Lines from the records below that contain the word "молока" are to be copied out.

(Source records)
# # # #
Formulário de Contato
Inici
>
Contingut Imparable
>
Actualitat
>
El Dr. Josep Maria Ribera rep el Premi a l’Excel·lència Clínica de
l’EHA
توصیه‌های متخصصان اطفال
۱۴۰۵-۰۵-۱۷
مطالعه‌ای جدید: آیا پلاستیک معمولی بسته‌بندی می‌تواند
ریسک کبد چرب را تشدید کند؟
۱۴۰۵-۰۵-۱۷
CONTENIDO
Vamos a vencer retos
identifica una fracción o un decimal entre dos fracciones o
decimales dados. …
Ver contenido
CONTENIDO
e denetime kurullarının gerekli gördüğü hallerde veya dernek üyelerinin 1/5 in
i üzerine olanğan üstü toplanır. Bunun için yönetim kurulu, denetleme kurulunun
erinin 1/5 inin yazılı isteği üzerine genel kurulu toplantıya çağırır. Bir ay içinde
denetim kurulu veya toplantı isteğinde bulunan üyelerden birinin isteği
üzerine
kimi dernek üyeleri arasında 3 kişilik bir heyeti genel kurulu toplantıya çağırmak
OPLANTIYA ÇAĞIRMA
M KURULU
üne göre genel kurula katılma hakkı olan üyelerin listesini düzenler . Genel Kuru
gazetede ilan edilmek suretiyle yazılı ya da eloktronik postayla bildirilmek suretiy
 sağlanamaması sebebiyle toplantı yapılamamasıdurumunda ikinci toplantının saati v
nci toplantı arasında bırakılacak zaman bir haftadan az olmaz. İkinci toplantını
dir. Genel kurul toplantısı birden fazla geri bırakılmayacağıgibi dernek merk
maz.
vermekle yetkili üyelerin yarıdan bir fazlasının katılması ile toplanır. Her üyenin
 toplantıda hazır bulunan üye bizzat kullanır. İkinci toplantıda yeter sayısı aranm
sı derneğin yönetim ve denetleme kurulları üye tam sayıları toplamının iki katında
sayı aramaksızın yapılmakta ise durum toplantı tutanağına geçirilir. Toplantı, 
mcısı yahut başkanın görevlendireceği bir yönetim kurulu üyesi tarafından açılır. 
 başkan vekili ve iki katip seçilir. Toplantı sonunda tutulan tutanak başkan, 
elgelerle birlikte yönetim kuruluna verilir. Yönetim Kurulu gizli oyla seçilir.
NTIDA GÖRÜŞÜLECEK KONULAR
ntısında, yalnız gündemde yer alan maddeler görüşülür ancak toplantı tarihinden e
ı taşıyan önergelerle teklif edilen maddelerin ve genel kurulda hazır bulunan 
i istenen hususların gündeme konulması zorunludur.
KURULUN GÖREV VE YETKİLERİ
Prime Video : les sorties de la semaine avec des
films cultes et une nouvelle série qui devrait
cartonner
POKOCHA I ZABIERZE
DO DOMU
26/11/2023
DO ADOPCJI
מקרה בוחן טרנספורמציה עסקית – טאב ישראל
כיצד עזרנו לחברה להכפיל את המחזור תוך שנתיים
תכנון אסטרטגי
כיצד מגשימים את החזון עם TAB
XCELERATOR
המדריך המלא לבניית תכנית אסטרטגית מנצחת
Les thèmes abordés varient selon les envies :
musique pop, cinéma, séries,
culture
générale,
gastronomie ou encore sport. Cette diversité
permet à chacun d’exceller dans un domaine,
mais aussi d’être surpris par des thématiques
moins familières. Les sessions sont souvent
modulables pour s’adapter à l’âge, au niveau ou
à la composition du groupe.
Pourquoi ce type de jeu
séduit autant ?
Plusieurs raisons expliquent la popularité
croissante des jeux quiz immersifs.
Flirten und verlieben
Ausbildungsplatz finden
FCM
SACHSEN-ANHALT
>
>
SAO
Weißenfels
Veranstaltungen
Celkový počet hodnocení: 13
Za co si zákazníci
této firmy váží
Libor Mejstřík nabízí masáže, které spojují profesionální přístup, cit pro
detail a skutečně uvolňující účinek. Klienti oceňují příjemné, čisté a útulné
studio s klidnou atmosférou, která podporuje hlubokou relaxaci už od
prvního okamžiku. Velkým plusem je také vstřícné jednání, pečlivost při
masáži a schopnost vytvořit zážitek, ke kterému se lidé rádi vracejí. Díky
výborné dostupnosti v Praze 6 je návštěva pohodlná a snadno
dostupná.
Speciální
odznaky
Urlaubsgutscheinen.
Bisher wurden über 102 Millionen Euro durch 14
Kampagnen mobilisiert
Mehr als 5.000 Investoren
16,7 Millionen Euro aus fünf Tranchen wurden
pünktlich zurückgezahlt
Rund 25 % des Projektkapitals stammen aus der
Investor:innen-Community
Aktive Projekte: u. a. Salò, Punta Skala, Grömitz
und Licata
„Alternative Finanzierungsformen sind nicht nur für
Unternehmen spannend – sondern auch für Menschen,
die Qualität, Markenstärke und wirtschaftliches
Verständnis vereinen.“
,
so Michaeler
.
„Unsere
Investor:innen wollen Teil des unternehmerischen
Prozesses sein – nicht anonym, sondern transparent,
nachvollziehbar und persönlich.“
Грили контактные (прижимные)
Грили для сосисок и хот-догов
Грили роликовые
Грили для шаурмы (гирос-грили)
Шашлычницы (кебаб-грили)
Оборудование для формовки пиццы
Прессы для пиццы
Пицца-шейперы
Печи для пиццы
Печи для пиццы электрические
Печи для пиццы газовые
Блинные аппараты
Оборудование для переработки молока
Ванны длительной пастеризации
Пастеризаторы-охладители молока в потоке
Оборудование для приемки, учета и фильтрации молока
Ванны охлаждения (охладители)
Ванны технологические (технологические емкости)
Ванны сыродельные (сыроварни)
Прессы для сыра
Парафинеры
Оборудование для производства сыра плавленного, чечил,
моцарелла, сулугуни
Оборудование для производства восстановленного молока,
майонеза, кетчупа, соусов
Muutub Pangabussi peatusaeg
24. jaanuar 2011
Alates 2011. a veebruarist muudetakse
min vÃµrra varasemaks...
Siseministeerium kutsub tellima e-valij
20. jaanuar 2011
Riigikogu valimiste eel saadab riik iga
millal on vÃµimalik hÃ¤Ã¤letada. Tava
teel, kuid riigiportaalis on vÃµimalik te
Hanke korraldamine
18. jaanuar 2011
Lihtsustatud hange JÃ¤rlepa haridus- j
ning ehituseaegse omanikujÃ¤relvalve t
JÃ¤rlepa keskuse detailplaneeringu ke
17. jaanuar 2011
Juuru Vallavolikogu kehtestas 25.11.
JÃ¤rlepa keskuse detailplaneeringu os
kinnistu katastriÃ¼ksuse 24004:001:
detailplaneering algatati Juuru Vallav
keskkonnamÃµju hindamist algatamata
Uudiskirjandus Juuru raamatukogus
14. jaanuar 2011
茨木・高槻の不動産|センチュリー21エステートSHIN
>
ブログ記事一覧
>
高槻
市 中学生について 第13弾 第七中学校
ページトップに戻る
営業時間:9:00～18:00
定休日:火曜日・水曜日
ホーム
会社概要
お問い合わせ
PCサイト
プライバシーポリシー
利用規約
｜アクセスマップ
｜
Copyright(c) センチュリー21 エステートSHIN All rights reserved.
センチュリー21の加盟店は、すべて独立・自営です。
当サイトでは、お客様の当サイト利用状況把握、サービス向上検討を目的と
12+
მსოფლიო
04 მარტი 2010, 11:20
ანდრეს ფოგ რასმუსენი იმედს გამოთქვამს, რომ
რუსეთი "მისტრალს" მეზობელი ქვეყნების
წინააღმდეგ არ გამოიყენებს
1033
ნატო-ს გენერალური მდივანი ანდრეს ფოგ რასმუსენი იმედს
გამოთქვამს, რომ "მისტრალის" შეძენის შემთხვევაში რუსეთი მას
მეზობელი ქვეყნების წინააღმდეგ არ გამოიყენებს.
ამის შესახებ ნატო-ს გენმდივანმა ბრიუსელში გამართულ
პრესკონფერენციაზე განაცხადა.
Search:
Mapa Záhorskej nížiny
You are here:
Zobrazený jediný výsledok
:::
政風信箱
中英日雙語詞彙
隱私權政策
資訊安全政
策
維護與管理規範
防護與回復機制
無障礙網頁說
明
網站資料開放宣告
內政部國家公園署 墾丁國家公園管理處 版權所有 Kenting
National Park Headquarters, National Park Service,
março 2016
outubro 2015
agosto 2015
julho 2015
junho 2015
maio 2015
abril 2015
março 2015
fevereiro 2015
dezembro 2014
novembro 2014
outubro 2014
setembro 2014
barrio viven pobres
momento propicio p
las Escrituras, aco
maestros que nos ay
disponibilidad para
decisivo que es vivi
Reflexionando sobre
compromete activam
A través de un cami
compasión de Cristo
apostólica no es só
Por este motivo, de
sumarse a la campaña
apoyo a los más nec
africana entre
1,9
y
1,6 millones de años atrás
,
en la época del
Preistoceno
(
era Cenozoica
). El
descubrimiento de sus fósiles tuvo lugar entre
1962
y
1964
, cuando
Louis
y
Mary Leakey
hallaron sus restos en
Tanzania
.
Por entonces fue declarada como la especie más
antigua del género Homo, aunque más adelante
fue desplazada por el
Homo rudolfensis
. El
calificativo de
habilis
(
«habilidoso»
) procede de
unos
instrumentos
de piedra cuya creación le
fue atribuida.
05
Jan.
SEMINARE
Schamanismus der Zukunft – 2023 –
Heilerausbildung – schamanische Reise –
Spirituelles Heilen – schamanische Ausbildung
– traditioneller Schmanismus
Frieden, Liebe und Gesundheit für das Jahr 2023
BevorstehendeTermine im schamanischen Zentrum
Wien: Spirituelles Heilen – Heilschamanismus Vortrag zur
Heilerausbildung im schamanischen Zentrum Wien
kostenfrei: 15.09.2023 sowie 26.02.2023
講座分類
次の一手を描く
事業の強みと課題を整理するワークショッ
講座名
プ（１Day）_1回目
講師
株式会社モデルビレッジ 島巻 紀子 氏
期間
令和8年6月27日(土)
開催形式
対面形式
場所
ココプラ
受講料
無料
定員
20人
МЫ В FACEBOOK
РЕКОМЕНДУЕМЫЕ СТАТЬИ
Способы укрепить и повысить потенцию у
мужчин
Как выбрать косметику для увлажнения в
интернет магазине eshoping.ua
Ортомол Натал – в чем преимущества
# # # #
Task result -
Оборудование для переработки молока
Пастеризаторы-охладители молока в потоке
Оборудование для приемки, учета и фильтрации молока
Оборудование для производства восстановленного молока,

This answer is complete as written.